Ao ler cada poema, quase sem querer, fui
analisando as palavras, as imagens, as metáforas, a fonética e senti-me levada
no deambular constante que imprimes à tua poesia. Perdi-me no labirinto deste
vai e vem constante que todos os poemas indiciam.
Mas tudo tem uma lógica, até mesmo a
Poesia, ainda que as conotações se confundam. Precisei de encontrar uma frase
ou uma expressão que condensasse toda a obra, para que eu a pudesse ler como um
todo. Os teus poemas, que eu lia e relia com tanto prazer, continuavam a desafiar-me.
De repente, deparei-me com o último livro
de Mia Couto cujo título é “O Bebedor de Horizontes”. Voilá! Nesse momento
senti que tinha chegado à essência do Poeta, à tua essência Luís. Penso ter
compreendido, finalmente, a sede do teu constante partir e do teu constante
chegar e ficar, permanecer.
Ficas porque é na “casa”, no ninho que te
aconchegas, que meditas, que te reinventas, que recuperas forças para novas
caminhadas. Partes, então, pelos ramos longos da tua árvore, levas raízes,
folhas e frutos, e partes, sim, com a ânsia de quem tem sede, à procura doutros
sonhos em diferentes horizontes.
A tua poesia adquire, por vezes, um
movimento impaciente que desafia o tempo e o espaço, entre o ir e o voltar.
Quando regressas a casa e nela permaneces,
usas palavras mais suaves, vogais fechadas, ditongos, sons nasalados, verbos no
gerúndio que adoçam as frases e alongam o tempo - o tempo do pensar, do
amadurecer.
NÚMERO
VINTE E SEIS
Na implacável contabilidade
Das noites onde envelheço,
À janela da velha casa
Entre as brisas de Junho e
Os nevoeiros de Dezembro
Permaneço.
Esperando o quê?
Cicatrizando mágoas.

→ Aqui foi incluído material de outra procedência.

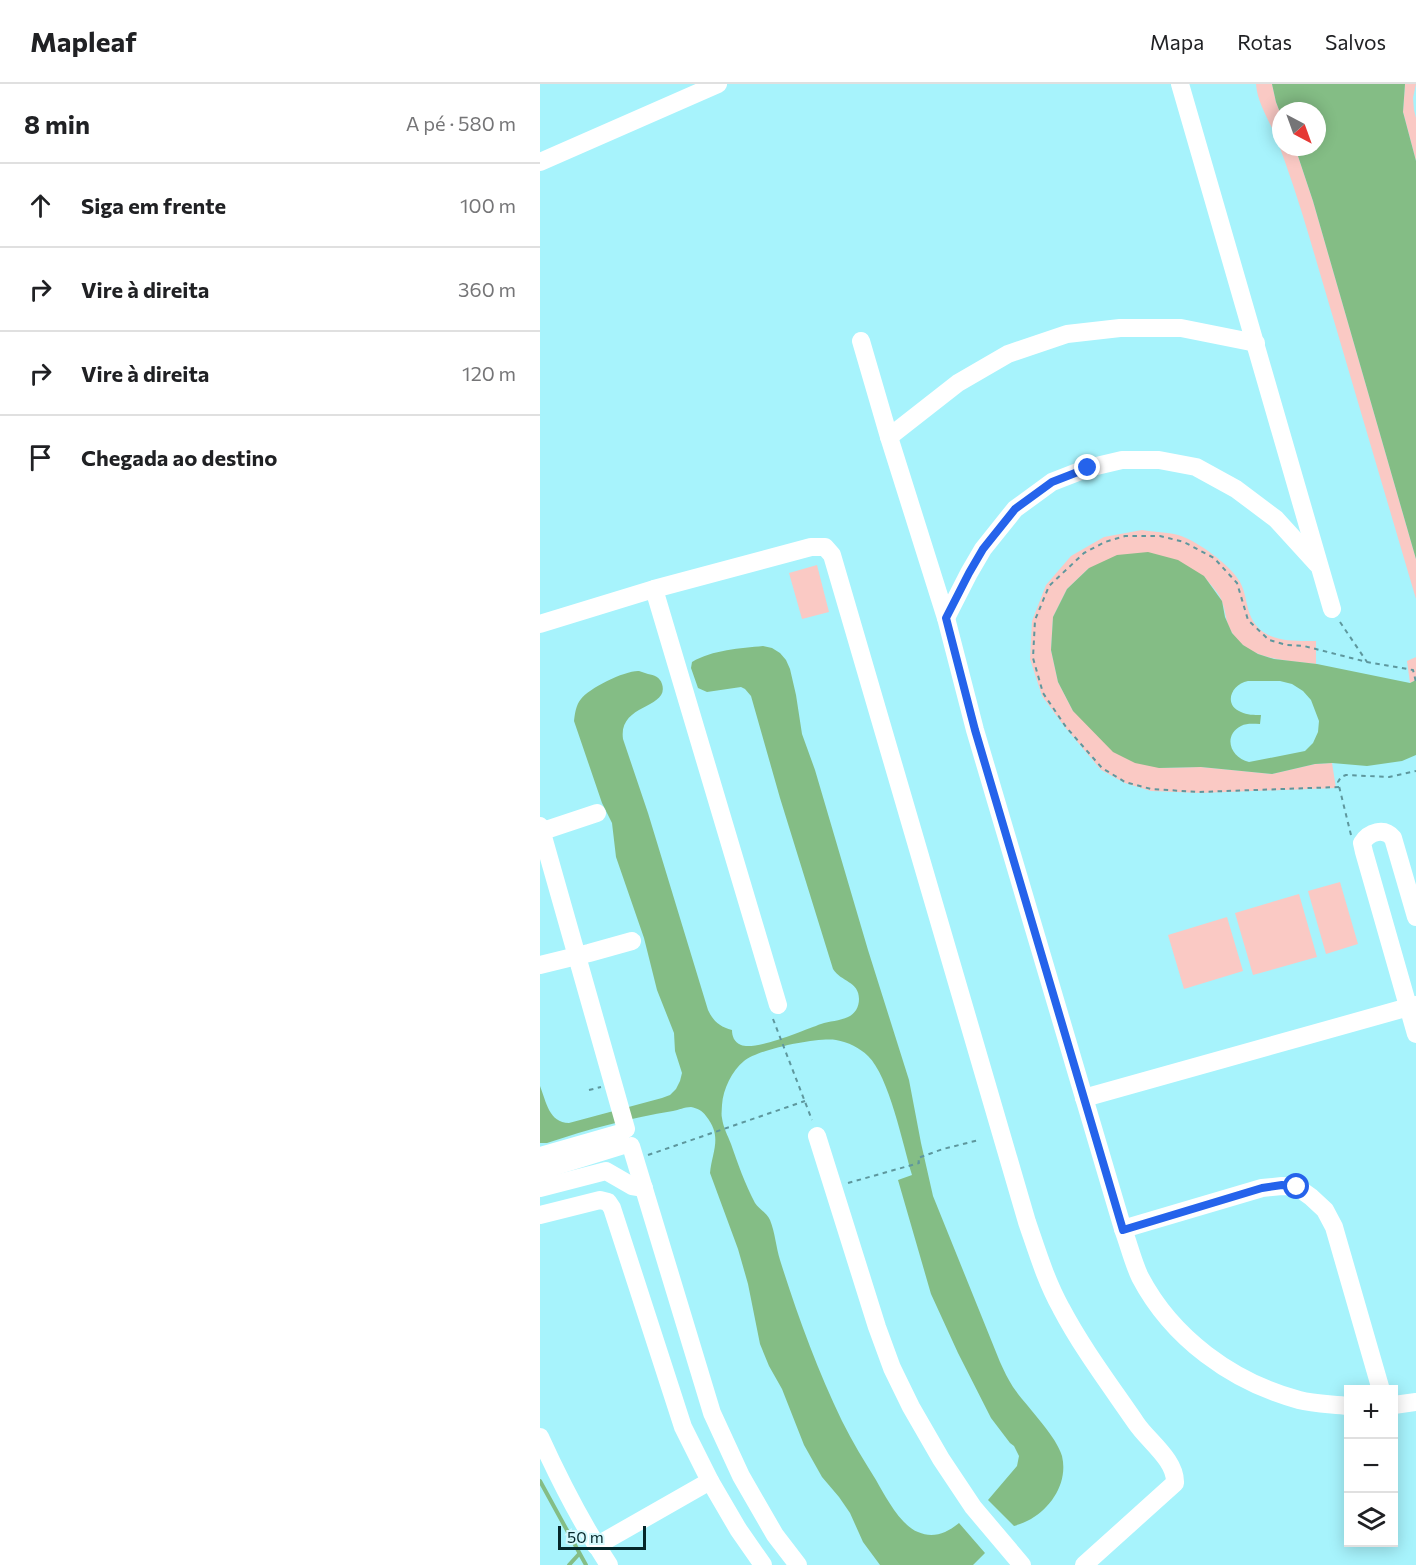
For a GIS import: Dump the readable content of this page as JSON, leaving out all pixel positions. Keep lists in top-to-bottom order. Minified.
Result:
{"scale_bar":"50 m","north":"bottom right","page":{"header":"Mapleaf","nav":["Mapa","Rotas","Salvos"],"heading":["8 min","A pé · 580 m"],"list":[["Siga em frente","100 m"],["Vire à direita","360 m"],["Vire à direita","120 m"],"Chegada ao destino"],"map_buttons":["+","−"],"scale":"50 m"}}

Ausências,
O peso do tempo,
Escutando o vento…
À janela da velha casa
Eu venço!
Acima de tudo
Procuro o verso
Onde respira o Mundo
E permaneço.
Quando partes em deambulações por Lisboa
ou agarras o verão com todos os sentidos, a tua poesia ganha a sensualidade dos
locais, das experiências, das paixões, numa embriaguez Beaudelairiana (no poema
Ivresse)… “Il faut être toujours ivre: de vin, de poesie ou de vertue, à votre
guise, mais enivrez vous!”
Mas regressas ao ninho, sempre, onde as
lembranças te assaltam, as memórias te perseguem e o passado te atormenta.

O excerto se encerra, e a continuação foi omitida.